I think today's passages from the liturgy bring out nicely an interpretive idea I've been thinking about lately: the idea of that the allegorical sense of the Old Testament can be a connection between the literal and anagogical senses of the OT promises. (For more on the Four Senses of Scripture see paragraphs 115 - 119 of the Catechism of the Catholic Church: The literal sense of scripture is what the words mean on the face of it in their literary and historical context, the allegorical sense is how they refer to Jesus Christ and the Church, the moral sense is how they tell us how to live, and the anagogical sense is how they relate to eternal life)

For example, take Psalm 65 from today's reading. The literal sense has to do with the fruitfulness of the land as a covenant blessing to Israel. The allegorical sense of Ps. 65, as Dr. Bergsma points out, has to do with the fruitfulness of God's word through the Holy Spirit in Baptism. But I think that this is a connection, also, to the anagogical sense.

In this case, I think that the anagogical sense of Psalm 65 has to do not only with the working of the Spirit in our hearts working out to our own eternal life, but with the actual renewal and blessing of all of creation through that act of God. After all, it is the same God of New Creation (I would even argue the same act of New Creation) which renews both our hearts, our bodies, and the entire cosmos!

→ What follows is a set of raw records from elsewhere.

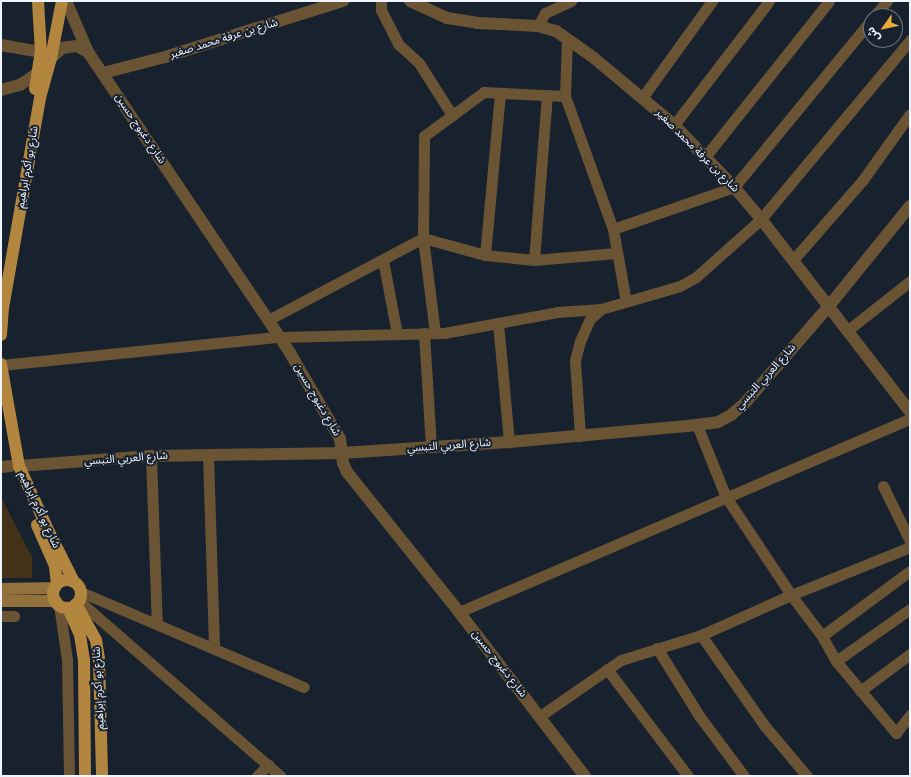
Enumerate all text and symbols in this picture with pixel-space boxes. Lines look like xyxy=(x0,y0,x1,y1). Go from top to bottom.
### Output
north arrow xyxy=(863,8,903,48)
street label: شارع بن عرفة محمد صغير xyxy=(168,16,280,62)
text: ش xyxy=(864,24,883,44)
street label: شارع دغبوج حسين xyxy=(112,91,168,167)
street label: شارع بن عرفة محمد صغير xyxy=(653,107,741,195)
street label: شارع بو أكرم ابراهيم xyxy=(14,125,42,209)
street label: شارع العربي التبسي xyxy=(733,341,799,413)
street label: شارع دغبوج حسين xyxy=(291,361,343,439)
street label: شارع العربي التبسي xyxy=(407,436,491,456)
street label: شارع العربي التبسي xyxy=(84,449,168,469)
street label: شارع بو أكرم ابراهيم xyxy=(15,469,63,551)
street label: شارع دغبوج حسين xyxy=(469,628,529,700)
street label: شارع بو أكرم إبراهيم xyxy=(90,646,108,730)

So, I think that the original covenant promises relating to the land, old age, seeing children's children, etc., weren't merely there because the people hadn't been raised up yet to the spiritual sublimity of the New Covenant, but also because they reflect (in at least a transitory way) the blessings of the New Heavens and New Earth in which death will be undone and the terrible curse of Gen. 3 erased!